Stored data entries
__________________________________________________
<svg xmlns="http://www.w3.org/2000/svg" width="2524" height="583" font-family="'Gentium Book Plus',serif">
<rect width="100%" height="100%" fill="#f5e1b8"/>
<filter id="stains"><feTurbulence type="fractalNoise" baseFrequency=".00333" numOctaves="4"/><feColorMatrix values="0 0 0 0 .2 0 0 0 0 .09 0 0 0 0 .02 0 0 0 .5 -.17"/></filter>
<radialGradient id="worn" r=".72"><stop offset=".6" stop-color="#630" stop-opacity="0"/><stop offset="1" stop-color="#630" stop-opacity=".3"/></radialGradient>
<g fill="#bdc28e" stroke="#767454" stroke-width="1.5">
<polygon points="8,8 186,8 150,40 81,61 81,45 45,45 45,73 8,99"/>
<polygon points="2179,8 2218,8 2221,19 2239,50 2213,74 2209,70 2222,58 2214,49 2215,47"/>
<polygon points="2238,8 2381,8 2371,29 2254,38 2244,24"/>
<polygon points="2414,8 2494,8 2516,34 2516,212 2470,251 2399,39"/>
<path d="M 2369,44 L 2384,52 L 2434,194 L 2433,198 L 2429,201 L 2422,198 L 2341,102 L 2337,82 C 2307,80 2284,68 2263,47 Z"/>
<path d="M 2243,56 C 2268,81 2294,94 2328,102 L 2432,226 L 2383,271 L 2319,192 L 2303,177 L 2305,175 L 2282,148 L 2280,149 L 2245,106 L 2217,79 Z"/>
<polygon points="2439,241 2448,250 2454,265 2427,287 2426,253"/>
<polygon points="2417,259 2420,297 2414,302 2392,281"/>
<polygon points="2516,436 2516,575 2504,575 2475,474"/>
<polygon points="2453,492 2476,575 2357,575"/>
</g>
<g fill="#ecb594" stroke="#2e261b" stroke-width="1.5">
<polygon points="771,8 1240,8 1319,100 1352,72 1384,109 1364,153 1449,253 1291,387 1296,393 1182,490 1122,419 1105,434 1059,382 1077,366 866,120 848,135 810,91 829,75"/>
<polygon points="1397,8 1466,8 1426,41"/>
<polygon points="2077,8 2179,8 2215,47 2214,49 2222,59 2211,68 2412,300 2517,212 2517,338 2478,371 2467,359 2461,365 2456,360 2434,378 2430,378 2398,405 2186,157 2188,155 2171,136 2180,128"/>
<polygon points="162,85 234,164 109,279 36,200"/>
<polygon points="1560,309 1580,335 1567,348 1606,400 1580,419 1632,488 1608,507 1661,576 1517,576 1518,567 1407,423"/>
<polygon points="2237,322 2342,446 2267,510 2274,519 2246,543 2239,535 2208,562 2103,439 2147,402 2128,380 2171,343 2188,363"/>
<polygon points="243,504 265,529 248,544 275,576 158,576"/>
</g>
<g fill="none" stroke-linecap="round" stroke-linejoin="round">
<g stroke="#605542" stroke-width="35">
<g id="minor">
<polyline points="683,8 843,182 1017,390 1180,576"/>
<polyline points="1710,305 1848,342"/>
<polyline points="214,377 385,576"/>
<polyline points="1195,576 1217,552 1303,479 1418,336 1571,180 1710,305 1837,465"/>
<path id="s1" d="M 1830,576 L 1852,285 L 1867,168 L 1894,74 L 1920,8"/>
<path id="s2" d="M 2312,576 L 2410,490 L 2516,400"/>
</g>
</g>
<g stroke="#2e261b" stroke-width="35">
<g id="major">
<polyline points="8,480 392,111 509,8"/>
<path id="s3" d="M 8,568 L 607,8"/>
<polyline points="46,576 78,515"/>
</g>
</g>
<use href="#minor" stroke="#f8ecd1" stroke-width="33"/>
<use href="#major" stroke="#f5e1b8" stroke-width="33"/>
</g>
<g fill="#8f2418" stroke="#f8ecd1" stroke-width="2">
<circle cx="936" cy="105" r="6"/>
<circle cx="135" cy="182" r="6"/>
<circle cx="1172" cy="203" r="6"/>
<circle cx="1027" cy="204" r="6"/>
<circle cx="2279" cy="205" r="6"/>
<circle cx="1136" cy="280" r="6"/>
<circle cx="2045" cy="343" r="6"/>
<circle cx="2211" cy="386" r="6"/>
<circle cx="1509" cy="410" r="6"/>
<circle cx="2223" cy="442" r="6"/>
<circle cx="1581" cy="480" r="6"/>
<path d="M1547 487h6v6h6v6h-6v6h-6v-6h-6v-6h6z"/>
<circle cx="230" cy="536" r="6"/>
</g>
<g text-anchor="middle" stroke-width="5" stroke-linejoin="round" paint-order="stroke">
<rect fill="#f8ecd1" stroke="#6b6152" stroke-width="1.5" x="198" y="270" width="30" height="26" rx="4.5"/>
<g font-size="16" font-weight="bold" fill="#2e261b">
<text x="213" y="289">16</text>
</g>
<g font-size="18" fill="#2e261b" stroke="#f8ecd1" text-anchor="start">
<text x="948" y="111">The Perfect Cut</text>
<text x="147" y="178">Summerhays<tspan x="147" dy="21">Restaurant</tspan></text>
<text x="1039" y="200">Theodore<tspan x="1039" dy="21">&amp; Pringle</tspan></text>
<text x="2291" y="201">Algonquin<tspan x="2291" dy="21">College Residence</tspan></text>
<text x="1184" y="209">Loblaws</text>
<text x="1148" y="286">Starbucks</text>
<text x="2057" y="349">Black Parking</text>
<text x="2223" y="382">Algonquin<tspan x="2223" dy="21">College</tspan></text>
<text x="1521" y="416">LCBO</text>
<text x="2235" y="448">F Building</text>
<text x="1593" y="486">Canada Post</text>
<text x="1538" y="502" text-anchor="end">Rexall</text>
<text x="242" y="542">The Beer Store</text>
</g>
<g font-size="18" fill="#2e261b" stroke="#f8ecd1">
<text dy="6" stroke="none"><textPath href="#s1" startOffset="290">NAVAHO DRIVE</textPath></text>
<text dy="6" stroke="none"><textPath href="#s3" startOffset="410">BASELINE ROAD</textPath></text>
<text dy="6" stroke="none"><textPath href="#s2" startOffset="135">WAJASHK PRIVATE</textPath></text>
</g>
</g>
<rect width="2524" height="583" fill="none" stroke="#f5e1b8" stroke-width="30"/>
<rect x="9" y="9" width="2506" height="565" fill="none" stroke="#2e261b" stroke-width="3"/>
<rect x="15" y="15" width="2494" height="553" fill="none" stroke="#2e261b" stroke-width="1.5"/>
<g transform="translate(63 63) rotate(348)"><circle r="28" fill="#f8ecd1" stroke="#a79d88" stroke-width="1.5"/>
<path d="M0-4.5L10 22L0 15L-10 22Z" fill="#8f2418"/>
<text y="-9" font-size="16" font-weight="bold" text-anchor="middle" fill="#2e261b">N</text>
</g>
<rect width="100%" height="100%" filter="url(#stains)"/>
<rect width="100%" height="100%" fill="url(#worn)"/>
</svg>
__________________________________________________
TASK OBJECTIVE |
The answer should be the entries, given again without a single difference.

SOLUTION FOR THIS TASK |
<svg xmlns="http://www.w3.org/2000/svg" width="2524" height="583" font-family="'Gentium Book Plus',serif">
<rect width="100%" height="100%" fill="#f5e1b8"/>
<filter id="stains"><feTurbulence type="fractalNoise" baseFrequency=".00333" numOctaves="4"/><feColorMatrix values="0 0 0 0 .2 0 0 0 0 .09 0 0 0 0 .02 0 0 0 .5 -.17"/></filter>
<radialGradient id="worn" r=".72"><stop offset=".6" stop-color="#630" stop-opacity="0"/><stop offset="1" stop-color="#630" stop-opacity=".3"/></radialGradient>
<g fill="#bdc28e" stroke="#767454" stroke-width="1.5">
<polygon points="8,8 186,8 150,40 81,61 81,45 45,45 45,73 8,99"/>
<polygon points="2179,8 2218,8 2221,19 2239,50 2213,74 2209,70 2222,58 2214,49 2215,47"/>
<polygon points="2238,8 2381,8 2371,29 2254,38 2244,24"/>
<polygon points="2414,8 2494,8 2516,34 2516,212 2470,251 2399,39"/>
<path d="M 2369,44 L 2384,52 L 2434,194 L 2433,198 L 2429,201 L 2422,198 L 2341,102 L 2337,82 C 2307,80 2284,68 2263,47 Z"/>
<path d="M 2243,56 C 2268,81 2294,94 2328,102 L 2432,226 L 2383,271 L 2319,192 L 2303,177 L 2305,175 L 2282,148 L 2280,149 L 2245,106 L 2217,79 Z"/>
<polygon points="2439,241 2448,250 2454,265 2427,287 2426,253"/>
<polygon points="2417,259 2420,297 2414,302 2392,281"/>
<polygon points="2516,436 2516,575 2504,575 2475,474"/>
<polygon points="2453,492 2476,575 2357,575"/>
</g>
<g fill="#ecb594" stroke="#2e261b" stroke-width="1.5">
<polygon points="771,8 1240,8 1319,100 1352,72 1384,109 1364,153 1449,253 1291,387 1296,393 1182,490 1122,419 1105,434 1059,382 1077,366 866,120 848,135 810,91 829,75"/>
<polygon points="1397,8 1466,8 1426,41"/>
<polygon points="2077,8 2179,8 2215,47 2214,49 2222,59 2211,68 2412,300 2517,212 2517,338 2478,371 2467,359 2461,365 2456,360 2434,378 2430,378 2398,405 2186,157 2188,155 2171,136 2180,128"/>
<polygon points="162,85 234,164 109,279 36,200"/>
<polygon points="1560,309 1580,335 1567,348 1606,400 1580,419 1632,488 1608,507 1661,576 1517,576 1518,567 1407,423"/>
<polygon points="2237,322 2342,446 2267,510 2274,519 2246,543 2239,535 2208,562 2103,439 2147,402 2128,380 2171,343 2188,363"/>
<polygon points="243,504 265,529 248,544 275,576 158,576"/>
</g>
<g fill="none" stroke-linecap="round" stroke-linejoin="round">
<g stroke="#605542" stroke-width="35">
<g id="minor">
<polyline points="683,8 843,182 1017,390 1180,576"/>
<polyline points="1710,305 1848,342"/>
<polyline points="214,377 385,576"/>
<polyline points="1195,576 1217,552 1303,479 1418,336 1571,180 1710,305 1837,465"/>
<path id="s1" d="M 1830,576 L 1852,285 L 1867,168 L 1894,74 L 1920,8"/>
<path id="s2" d="M 2312,576 L 2410,490 L 2516,400"/>
</g>
</g>
<g stroke="#2e261b" stroke-width="35">
<g id="major">
<polyline points="8,480 392,111 509,8"/>
<path id="s3" d="M 8,568 L 607,8"/>
<polyline points="46,576 78,515"/>
</g>
</g>
<use href="#minor" stroke="#f8ecd1" stroke-width="33"/>
<use href="#major" stroke="#f5e1b8" stroke-width="33"/>
</g>
<g fill="#8f2418" stroke="#f8ecd1" stroke-width="2">
<circle cx="936" cy="105" r="6"/>
<circle cx="135" cy="182" r="6"/>
<circle cx="1172" cy="203" r="6"/>
<circle cx="1027" cy="204" r="6"/>
<circle cx="2279" cy="205" r="6"/>
<circle cx="1136" cy="280" r="6"/>
<circle cx="2045" cy="343" r="6"/>
<circle cx="2211" cy="386" r="6"/>
<circle cx="1509" cy="410" r="6"/>
<circle cx="2223" cy="442" r="6"/>
<circle cx="1581" cy="480" r="6"/>
<path d="M1547 487h6v6h6v6h-6v6h-6v-6h-6v-6h6z"/>
<circle cx="230" cy="536" r="6"/>
</g>
<g text-anchor="middle" stroke-width="5" stroke-linejoin="round" paint-order="stroke">
<rect fill="#f8ecd1" stroke="#6b6152" stroke-width="1.5" x="198" y="270" width="30" height="26" rx="4.5"/>
<g font-size="16" font-weight="bold" fill="#2e261b">
<text x="213" y="289">16</text>
</g>
<g font-size="18" fill="#2e261b" stroke="#f8ecd1" text-anchor="start">
<text x="948" y="111">The Perfect Cut</text>
<text x="147" y="178">Summerhays<tspan x="147" dy="21">Restaurant</tspan></text>
<text x="1039" y="200">Theodore<tspan x="1039" dy="21">&amp; Pringle</tspan></text>
<text x="2291" y="201">Algonquin<tspan x="2291" dy="21">College Residence</tspan></text>
<text x="1184" y="209">Loblaws</text>
<text x="1148" y="286">Starbucks</text>
<text x="2057" y="349">Black Parking</text>
<text x="2223" y="382">Algonquin<tspan x="2223" dy="21">College</tspan></text>
<text x="1521" y="416">LCBO</text>
<text x="2235" y="448">F Building</text>
<text x="1593" y="486">Canada Post</text>
<text x="1538" y="502" text-anchor="end">Rexall</text>
<text x="242" y="542">The Beer Store</text>
</g>
<g font-size="18" fill="#2e261b" stroke="#f8ecd1">
<text dy="6" stroke="none"><textPath href="#s1" startOffset="290">NAVAHO DRIVE</textPath></text>
<text dy="6" stroke="none"><textPath href="#s3" startOffset="410">BASELINE ROAD</textPath></text>
<text dy="6" stroke="none"><textPath href="#s2" startOffset="135">WAJASHK PRIVATE</textPath></text>
</g>
</g>
<rect width="2524" height="583" fill="none" stroke="#f5e1b8" stroke-width="30"/>
<rect x="9" y="9" width="2506" height="565" fill="none" stroke="#2e261b" stroke-width="3"/>
<rect x="15" y="15" width="2494" height="553" fill="none" stroke="#2e261b" stroke-width="1.5"/>
<g transform="translate(63 63) rotate(348)"><circle r="28" fill="#f8ecd1" stroke="#a79d88" stroke-width="1.5"/>
<path d="M0-4.5L10 22L0 15L-10 22Z" fill="#8f2418"/>
<text y="-9" font-size="16" font-weight="bold" text-anchor="middle" fill="#2e261b">N</text>
</g>
<rect width="100%" height="100%" filter="url(#stains)"/>
<rect width="100%" height="100%" fill="url(#worn)"/>
</svg>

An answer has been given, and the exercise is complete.